Data items:
/---
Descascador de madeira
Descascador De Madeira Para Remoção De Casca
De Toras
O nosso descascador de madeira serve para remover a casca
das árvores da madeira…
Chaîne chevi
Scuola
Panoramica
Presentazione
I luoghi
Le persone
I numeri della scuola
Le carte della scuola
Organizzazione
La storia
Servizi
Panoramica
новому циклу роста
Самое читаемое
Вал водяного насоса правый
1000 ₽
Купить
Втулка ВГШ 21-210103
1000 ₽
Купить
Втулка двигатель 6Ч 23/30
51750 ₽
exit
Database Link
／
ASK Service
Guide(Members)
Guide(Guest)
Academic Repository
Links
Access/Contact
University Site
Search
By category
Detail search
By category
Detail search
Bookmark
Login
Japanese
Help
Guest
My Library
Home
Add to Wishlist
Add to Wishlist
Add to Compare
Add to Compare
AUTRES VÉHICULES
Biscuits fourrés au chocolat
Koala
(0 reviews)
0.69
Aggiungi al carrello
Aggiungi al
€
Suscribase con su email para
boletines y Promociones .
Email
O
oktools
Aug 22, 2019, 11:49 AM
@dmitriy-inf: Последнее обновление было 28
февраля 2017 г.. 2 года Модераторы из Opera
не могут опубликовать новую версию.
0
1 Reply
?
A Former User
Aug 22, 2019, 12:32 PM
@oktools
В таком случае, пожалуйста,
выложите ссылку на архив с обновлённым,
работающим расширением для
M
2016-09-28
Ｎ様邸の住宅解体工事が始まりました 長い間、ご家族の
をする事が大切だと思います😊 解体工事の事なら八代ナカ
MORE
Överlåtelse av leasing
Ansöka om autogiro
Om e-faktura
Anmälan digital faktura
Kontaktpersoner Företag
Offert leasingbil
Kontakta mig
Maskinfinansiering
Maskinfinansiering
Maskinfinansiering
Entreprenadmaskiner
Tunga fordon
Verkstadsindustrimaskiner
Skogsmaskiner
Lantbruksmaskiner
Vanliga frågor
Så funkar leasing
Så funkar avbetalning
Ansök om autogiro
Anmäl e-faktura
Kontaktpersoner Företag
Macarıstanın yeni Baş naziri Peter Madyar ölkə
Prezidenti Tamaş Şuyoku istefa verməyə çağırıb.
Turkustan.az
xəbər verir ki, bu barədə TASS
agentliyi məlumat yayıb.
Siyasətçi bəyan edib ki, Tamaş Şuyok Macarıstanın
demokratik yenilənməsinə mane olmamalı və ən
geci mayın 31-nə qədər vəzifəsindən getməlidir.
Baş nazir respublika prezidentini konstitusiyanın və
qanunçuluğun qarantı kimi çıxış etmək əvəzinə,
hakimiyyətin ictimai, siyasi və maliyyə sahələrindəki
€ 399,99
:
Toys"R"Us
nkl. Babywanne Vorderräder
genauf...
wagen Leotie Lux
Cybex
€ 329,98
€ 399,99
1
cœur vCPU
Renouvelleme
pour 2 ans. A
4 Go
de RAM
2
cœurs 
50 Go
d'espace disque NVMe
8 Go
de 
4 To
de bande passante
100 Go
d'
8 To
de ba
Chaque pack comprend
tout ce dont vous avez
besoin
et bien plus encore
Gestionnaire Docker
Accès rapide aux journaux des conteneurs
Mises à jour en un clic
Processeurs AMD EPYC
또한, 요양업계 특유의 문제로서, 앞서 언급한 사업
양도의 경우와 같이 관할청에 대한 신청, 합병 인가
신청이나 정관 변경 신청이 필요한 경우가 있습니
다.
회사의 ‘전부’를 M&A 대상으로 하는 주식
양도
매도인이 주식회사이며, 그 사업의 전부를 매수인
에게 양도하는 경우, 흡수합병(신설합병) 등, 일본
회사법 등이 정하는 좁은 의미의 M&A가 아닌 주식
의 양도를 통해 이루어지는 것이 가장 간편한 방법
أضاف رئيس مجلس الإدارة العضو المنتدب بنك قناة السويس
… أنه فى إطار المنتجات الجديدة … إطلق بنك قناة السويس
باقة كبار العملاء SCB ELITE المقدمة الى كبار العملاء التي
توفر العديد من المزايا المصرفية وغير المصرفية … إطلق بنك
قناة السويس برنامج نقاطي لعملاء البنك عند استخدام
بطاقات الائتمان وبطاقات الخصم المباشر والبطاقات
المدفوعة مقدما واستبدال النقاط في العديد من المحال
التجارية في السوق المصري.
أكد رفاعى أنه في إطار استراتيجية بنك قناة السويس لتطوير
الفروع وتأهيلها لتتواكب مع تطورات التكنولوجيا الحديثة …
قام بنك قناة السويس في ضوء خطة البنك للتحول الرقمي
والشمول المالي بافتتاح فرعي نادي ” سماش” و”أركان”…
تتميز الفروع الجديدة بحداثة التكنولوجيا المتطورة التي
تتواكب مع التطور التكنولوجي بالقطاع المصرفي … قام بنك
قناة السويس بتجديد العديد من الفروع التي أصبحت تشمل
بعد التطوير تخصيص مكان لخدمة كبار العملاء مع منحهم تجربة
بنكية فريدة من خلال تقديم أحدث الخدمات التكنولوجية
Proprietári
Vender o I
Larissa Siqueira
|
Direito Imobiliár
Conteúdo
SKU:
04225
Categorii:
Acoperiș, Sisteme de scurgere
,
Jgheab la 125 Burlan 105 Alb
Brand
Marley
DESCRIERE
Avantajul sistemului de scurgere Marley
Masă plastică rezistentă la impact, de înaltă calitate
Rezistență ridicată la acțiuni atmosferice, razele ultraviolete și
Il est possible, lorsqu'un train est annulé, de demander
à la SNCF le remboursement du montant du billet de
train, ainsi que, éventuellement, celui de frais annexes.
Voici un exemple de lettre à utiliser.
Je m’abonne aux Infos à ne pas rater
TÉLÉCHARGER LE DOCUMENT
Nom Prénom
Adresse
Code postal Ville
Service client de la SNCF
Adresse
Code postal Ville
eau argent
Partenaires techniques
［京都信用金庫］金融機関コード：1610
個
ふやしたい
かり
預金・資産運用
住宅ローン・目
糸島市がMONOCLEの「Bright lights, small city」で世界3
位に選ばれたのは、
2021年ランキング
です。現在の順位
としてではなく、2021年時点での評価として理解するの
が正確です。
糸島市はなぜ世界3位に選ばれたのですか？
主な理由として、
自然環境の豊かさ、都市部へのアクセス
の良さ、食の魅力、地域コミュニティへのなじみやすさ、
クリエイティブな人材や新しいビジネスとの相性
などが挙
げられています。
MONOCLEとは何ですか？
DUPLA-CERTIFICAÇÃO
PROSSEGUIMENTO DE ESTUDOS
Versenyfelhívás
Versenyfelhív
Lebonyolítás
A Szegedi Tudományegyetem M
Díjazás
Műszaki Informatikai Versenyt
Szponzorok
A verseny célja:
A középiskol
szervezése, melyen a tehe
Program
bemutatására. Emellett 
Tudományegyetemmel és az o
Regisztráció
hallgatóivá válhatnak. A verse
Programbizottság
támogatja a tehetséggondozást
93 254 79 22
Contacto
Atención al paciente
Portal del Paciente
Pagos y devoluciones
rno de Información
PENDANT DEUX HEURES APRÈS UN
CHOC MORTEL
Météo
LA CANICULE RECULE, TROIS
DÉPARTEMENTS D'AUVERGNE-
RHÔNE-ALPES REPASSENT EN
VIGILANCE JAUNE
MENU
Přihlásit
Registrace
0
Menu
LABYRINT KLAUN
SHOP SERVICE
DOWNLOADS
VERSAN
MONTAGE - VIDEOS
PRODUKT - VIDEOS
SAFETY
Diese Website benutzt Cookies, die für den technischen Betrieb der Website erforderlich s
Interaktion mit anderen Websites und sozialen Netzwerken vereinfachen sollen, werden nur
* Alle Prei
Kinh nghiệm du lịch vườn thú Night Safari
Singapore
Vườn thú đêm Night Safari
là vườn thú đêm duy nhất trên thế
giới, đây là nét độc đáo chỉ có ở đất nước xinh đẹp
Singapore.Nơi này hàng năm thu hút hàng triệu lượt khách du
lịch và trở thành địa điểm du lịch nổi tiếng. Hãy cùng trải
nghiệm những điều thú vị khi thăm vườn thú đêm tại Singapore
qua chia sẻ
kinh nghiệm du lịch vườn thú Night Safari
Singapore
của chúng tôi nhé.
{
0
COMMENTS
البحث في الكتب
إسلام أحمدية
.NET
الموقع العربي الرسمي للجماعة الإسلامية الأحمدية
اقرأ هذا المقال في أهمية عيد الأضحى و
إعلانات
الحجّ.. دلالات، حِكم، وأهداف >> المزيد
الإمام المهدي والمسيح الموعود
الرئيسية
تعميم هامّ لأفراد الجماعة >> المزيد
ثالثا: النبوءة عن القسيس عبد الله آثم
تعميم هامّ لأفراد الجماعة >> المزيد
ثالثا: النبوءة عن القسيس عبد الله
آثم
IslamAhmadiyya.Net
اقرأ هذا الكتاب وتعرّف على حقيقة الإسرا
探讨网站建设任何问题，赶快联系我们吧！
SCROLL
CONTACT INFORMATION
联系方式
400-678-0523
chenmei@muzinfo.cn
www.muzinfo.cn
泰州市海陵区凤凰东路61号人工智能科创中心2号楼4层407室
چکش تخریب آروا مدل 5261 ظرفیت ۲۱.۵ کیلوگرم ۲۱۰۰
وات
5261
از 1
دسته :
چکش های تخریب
\---
▶ _Work item_
The lines holding the word "التكنولوجيا" are the answer. Find them in the entries and copy them.

▶ _Your response_
الفروع وتأهيلها لتتواكب مع تطورات التكنولوجيا الحديثة …
تتميز الفروع الجديدة بحداثة التكنولوجيا المتطورة التي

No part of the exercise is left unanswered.